Jardim disse ontem, em entrevista ao jornal Correio Braziliense, que é muito difícil prevenir a letalidade em uma região com 700 favelas e 1,1 milhão de habitantes. “Você vê uma criança bonitinha, de 12 anos de idade, entrando em uma escola pública, não sabe o que ela vai fazer depois da escola”, afirmou. Já Jungmann declarou que o Rio está em guerra e que “os militares não estarão exercendo papel de polícia”. Ou seja, vão atuar como em um conflito armado e não como força de segurança.
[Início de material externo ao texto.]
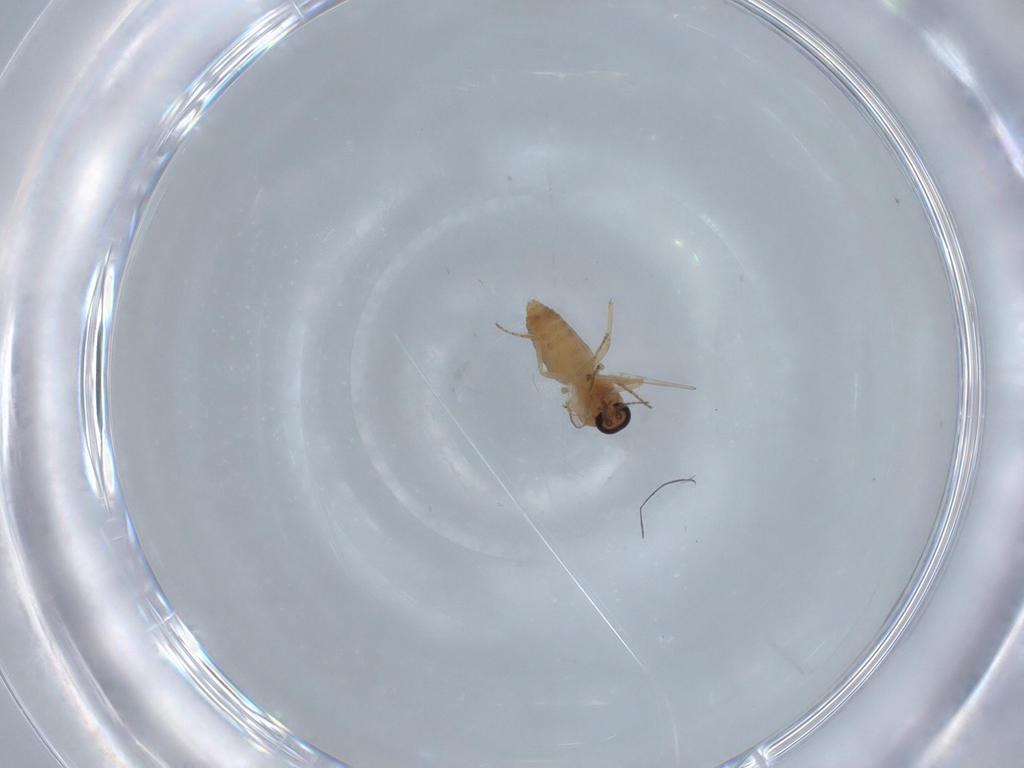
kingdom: Animalia
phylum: Arthropoda
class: Insecta
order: Diptera
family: Ceratopogonidae
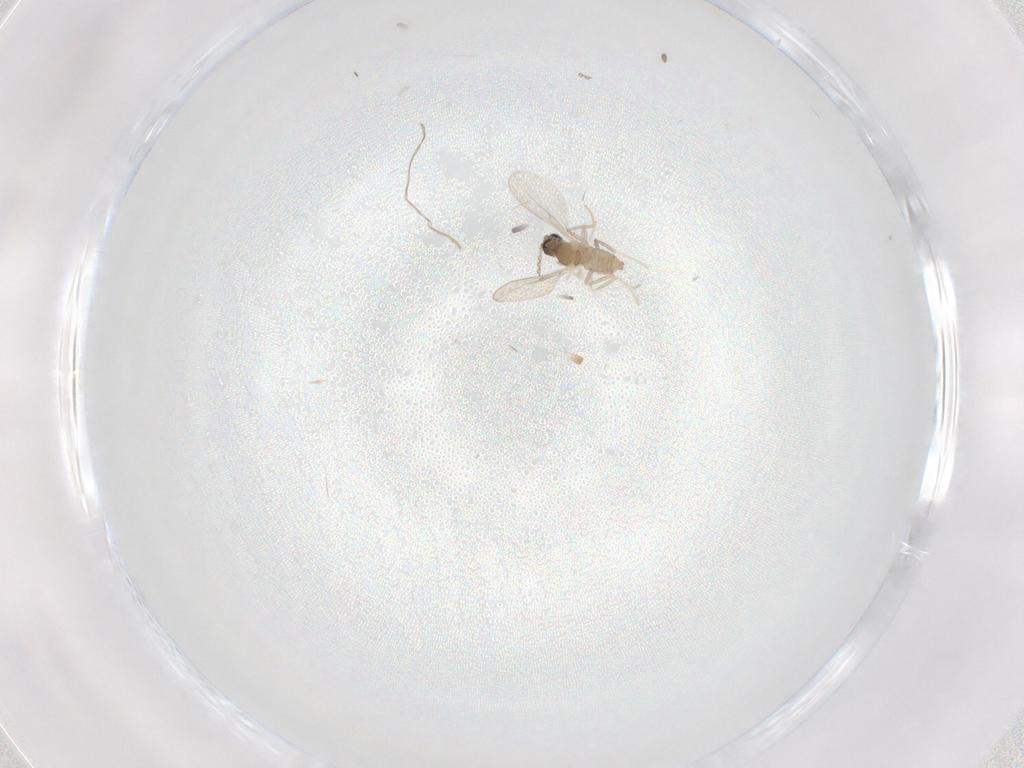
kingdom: Animalia
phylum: Arthropoda
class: Insecta
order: Diptera
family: Cecidomyiidae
“Essas declarações são de extrema gravidade, pois podem produzir o efeito de estimular subordinados a praticarem abusos e violações aos direitos humanos, atingindo de modo severo a população do Rio de Janeiro, que historicamente suporta a violência em geral e a violência estatal em particular. A intervenção não pode ser realizada à margem dos direitos fundamentais”, defenderam os procuradores. “Guerra se declara ao inimigo externo. No âmbito interno, o Estado não tem amigos ou inimigos. Combate o crime dentro dos marcos constitucionais e legais que lhe são impostos”, completaram.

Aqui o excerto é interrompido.